[Work to complete]: Provide only the number of lines in the data below that contain the word "Heil".

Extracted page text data

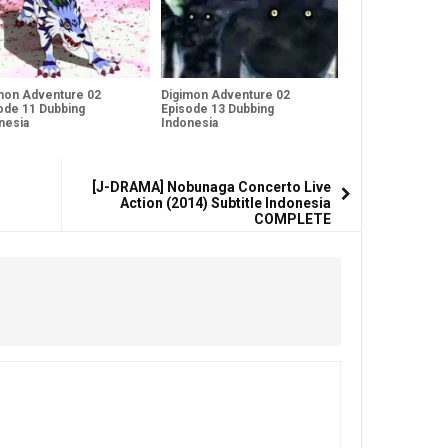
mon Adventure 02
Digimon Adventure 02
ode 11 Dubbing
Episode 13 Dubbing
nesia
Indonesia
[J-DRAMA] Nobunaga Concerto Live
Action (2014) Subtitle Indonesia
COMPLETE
* * *
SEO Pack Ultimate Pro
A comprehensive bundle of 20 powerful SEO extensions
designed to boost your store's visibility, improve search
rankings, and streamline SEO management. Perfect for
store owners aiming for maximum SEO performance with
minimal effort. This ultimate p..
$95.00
* * *
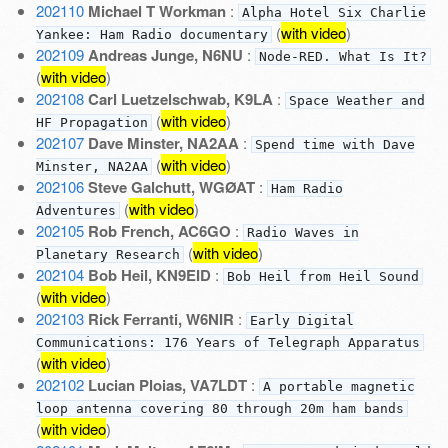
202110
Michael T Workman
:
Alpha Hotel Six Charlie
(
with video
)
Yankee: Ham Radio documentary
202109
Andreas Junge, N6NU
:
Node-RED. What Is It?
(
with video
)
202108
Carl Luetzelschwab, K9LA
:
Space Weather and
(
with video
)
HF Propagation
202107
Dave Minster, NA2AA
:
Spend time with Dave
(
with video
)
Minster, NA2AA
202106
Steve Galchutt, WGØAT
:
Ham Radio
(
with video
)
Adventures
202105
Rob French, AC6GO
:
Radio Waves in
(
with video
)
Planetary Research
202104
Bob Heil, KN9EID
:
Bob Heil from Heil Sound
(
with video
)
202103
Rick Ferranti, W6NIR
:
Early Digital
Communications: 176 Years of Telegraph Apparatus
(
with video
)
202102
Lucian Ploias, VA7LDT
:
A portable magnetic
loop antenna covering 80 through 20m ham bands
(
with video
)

[Answer for this exercise]: 2